Avec la fédération, les comités auront un intermédiaire entre eux et les directions d'établissement qui permettra de briser l'isolement ou l'impuissance de certains, et saura forcer les autorités de la santé à agir plus rapidement dans le traitement des plaintes.
La fédération mettra à leur service quatre avocats pour les aider à exécuter leur mandat, mais l'approche privilégiée sera celle de la collaboration, fait valoir Me Brunet, car, note-t-il d'expérience : « Quand vous quittez, ce sont les résidents qui vivent l'enfer si vous avez créé un climat de confrontation ».
« On fait tout ce qu'on peut pour que la chose reste privée, car faire des sorties publiques ne règle pas nécessairement la situation. Le travail avec les administrations en général se passe bien, mais il y a une marge de malcommodes », affirme-t-il.
Me Brunet croit que la fédération pourra notamment faire la différence dans les petites communautés. Il arrive en effet que le traitement des plaintes y soit ralenti en raison des liens étroits qui unissent les gens.
Le 13 décembre 2009, Maurice Gibeau, 84 ans, meurt d'insuffisance respiratoire aiguë dans la résidence Parc Jarry à Montréal. Le préposé à l'étage chargé de la surveillance avait débranché le système d'appel pour dormir.
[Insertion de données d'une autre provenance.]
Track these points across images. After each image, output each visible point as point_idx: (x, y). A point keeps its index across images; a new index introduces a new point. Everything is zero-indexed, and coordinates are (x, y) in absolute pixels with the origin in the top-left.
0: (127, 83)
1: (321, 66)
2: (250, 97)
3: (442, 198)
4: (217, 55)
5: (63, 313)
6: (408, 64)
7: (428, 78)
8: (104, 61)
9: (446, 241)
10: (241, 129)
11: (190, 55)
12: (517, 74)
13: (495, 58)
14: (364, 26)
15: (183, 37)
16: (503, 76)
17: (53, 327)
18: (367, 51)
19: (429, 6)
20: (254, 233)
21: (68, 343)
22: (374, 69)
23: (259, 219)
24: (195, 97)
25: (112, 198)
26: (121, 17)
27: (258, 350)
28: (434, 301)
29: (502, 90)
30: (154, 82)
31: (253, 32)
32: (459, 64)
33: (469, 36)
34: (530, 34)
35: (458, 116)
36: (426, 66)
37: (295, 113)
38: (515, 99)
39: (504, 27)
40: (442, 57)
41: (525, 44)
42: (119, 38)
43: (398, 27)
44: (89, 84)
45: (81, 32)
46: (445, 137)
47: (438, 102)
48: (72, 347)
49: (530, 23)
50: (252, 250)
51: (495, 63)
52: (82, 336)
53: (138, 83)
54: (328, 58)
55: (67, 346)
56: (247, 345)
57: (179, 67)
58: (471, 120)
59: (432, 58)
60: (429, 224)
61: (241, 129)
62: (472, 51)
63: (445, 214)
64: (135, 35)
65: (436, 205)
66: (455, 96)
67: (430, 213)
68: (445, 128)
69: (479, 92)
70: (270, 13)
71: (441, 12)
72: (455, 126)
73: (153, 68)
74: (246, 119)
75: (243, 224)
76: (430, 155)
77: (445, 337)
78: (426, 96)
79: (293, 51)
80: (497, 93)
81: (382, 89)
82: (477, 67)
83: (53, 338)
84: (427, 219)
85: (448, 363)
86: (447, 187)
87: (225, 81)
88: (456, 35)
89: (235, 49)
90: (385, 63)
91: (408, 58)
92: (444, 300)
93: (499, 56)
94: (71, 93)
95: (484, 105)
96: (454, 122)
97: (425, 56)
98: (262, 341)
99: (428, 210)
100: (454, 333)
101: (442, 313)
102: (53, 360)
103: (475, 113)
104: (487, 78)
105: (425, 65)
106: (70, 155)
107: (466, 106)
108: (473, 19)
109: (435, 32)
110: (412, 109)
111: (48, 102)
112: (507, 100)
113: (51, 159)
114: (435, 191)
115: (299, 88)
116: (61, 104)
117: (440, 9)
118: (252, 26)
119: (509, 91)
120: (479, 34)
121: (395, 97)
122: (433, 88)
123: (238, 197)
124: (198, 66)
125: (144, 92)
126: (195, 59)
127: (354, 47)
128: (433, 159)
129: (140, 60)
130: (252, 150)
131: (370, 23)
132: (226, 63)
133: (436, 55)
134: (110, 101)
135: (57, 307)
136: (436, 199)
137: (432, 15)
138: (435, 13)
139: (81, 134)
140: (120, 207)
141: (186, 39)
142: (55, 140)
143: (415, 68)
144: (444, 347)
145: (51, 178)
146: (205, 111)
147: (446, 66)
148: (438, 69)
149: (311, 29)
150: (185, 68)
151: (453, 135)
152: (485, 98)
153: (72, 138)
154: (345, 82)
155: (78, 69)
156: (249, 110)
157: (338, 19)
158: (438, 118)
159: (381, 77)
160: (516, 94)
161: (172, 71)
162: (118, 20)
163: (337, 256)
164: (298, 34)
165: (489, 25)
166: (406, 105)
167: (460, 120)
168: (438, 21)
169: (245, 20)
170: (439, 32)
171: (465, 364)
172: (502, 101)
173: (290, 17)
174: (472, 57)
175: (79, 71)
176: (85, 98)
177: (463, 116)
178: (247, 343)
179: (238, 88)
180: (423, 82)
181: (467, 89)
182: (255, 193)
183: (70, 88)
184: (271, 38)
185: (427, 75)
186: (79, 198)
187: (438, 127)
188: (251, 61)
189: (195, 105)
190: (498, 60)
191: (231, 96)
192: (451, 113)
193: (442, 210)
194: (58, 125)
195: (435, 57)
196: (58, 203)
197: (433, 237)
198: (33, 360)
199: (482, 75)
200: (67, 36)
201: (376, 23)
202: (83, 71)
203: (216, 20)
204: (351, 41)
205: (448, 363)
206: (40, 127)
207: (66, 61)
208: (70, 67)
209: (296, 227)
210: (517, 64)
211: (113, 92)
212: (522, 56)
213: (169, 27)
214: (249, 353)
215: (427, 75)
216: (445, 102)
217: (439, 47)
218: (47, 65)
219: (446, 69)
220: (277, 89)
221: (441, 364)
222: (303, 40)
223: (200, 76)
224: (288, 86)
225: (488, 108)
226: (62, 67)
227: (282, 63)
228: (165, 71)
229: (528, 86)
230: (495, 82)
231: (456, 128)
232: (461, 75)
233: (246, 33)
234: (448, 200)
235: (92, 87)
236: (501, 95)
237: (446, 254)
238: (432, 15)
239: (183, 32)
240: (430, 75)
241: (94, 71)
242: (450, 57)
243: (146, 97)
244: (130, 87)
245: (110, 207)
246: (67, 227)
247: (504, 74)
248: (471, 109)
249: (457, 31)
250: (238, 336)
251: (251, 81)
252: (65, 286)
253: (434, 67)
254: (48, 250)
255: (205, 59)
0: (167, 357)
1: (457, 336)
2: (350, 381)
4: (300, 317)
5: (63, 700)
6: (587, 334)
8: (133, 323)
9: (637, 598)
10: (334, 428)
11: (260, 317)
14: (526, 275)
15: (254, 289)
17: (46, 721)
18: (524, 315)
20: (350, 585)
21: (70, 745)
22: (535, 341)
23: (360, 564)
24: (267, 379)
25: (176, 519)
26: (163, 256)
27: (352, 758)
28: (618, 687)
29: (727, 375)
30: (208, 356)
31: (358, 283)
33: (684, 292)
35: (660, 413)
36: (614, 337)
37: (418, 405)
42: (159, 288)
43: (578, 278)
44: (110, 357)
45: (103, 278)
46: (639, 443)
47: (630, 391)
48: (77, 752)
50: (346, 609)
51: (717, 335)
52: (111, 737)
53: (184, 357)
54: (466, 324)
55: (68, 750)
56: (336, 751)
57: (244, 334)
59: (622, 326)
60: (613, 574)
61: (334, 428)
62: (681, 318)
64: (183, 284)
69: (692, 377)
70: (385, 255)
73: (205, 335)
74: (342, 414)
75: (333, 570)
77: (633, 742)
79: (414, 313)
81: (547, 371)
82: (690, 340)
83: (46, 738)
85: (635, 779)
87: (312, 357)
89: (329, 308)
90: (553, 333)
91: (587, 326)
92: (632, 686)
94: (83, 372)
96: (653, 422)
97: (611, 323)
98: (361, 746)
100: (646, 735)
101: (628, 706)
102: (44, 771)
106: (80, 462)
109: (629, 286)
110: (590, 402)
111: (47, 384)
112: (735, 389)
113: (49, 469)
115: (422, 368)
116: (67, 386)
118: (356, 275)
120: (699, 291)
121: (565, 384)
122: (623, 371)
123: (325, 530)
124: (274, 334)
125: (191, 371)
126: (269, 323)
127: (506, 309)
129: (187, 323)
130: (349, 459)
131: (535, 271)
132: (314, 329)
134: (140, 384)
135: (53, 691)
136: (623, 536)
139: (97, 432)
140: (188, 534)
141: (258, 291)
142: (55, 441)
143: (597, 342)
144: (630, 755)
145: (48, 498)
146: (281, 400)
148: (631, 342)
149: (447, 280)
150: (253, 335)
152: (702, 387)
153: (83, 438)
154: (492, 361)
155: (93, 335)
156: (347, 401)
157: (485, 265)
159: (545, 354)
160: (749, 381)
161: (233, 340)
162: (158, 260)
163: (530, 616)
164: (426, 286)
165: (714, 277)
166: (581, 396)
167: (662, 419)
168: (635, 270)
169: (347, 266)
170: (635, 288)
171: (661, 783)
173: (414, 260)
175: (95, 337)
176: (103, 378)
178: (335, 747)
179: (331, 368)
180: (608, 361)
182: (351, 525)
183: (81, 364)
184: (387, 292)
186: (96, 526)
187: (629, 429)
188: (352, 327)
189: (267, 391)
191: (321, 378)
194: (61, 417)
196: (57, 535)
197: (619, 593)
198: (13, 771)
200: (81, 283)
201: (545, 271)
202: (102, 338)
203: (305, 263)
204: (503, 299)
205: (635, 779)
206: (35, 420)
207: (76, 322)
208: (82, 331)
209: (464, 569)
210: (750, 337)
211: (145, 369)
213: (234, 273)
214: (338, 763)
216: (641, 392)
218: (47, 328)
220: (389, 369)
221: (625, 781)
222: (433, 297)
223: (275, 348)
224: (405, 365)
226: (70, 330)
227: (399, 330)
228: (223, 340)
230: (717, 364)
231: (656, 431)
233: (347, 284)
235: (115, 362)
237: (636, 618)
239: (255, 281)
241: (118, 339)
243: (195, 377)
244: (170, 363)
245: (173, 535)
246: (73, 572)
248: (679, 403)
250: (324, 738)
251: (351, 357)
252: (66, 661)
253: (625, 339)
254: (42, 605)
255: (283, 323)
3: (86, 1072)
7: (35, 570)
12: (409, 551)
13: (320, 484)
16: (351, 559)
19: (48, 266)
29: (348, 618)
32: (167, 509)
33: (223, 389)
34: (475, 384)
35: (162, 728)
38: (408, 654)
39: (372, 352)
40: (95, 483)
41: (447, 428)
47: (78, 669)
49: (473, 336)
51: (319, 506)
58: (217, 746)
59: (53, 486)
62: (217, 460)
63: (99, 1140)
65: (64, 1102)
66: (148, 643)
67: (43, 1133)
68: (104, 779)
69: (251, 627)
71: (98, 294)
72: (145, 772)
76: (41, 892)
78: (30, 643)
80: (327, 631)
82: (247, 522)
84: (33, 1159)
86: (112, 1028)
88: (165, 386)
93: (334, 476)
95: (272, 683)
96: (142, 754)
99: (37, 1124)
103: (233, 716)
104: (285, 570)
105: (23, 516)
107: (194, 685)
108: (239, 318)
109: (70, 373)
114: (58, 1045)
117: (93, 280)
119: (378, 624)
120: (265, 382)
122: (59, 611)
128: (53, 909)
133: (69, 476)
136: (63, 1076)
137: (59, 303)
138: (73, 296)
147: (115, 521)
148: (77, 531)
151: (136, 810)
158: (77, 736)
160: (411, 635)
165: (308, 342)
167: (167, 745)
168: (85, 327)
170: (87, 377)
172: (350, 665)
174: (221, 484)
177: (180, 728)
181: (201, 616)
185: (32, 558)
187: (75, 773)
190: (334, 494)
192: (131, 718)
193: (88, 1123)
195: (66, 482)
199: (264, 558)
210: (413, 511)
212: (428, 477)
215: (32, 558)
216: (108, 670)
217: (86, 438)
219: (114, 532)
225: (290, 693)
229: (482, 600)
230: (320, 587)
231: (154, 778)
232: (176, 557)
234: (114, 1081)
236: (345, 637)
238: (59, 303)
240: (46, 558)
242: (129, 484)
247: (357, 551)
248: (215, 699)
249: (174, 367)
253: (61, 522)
La famille n'apprendra pas sur le coup les circonstances du décès qui lui seront révélées, quelques mois plus tard, par Radio-Canada.
Souvent, note Me Brunet, même les excuses ne sont pas au rendez-vous pour les proches des victimes.
C'est là, explique Me Brunet, qu'intervient la fédération, en montant de bons dossiers pour s'assurer que les recommandations soient suivies.
La création de la FCURQ a été saluée par l'Association québécoise d'établissements de santé et de services sociaux, la Confédération des syndicats nationaux (CSN) ainsi que par le ministre de la Santé et des Services sociaux, Yves Bolduc.